A.3 Sanity-check output (illustrative)

[a] SkillLibrary.add + retrieve            ✓ topk = ['voyager_craft', 'minecraft_kill']
[b] update_outcome accumulates success_count ✓ s.success_count = 3
[c] should_revise trigger condition (fail rate) ✓ tau_fail=0.5 → True
[d] revise increments version by 1          ✓ s.version: 1 → 2
[e] Reflexion.add parses LLM JSON           ✓ len(entries) = 1
[f] Reflexion render takes the last 5       ✓ render len = 154 chars
[g] keyword_hit weight in hybrid retrieval  ✓ keyword > dense when exact match
[h] cross-time replay arg max(rho_h * rho_e)✓ best_idx = 2 (out of 5)
[i] Native Evolution outcome reward computation ✓ R_evolve = 0.18 (≥ 0)

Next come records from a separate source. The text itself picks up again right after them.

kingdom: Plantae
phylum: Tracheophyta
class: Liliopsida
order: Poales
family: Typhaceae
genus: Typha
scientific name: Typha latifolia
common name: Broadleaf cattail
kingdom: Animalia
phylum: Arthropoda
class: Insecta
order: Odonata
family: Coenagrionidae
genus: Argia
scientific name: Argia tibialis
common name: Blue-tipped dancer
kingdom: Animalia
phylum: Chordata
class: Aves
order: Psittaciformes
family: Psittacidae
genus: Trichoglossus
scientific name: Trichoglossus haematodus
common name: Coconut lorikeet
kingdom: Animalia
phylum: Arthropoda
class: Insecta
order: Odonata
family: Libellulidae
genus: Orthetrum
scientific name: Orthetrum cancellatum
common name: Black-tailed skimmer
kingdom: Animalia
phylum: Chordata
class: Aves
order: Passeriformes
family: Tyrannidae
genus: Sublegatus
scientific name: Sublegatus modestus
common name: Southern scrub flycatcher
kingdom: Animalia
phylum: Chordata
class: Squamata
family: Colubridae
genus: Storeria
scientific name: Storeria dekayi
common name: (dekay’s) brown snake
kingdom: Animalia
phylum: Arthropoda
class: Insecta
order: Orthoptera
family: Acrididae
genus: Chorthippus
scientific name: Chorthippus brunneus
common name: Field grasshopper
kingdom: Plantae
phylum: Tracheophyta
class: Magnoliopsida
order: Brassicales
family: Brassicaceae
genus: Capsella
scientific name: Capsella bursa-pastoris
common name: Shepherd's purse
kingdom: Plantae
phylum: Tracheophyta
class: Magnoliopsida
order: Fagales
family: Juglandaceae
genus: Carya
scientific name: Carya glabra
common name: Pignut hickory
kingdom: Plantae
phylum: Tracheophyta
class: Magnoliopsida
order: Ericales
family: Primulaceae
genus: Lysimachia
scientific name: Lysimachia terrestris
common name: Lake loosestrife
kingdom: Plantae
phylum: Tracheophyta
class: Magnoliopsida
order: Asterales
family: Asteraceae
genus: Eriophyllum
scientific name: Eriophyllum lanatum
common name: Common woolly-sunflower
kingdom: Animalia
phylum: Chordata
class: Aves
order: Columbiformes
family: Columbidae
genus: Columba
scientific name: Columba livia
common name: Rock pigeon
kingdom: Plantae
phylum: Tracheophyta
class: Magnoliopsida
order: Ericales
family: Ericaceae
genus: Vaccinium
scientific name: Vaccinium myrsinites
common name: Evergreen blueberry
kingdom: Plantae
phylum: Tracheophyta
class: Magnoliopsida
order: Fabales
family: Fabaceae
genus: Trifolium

Code has passed independent reviewer static checks, logic constrained by dataclass / type annotations.


Summary

The 2026 self-evolving agent is not magic, but a combined engineering of three core paradigms (Experience / Adversarial / Meta-Learning) + three core containers (params / skills / K) + three core defenses (Cross-Time Replay / typed memory + DAG / cross-model grounding). The theoretical upper bound is given by [arXiv:2601.05280] and [arXiv:2507.00075] — the exogenous grounding signal determines the ceiling.

Remember one sentence in interviews: self-evolution is not the singularity; it is the engineering of grounded, sustained capability growth under finite supervision.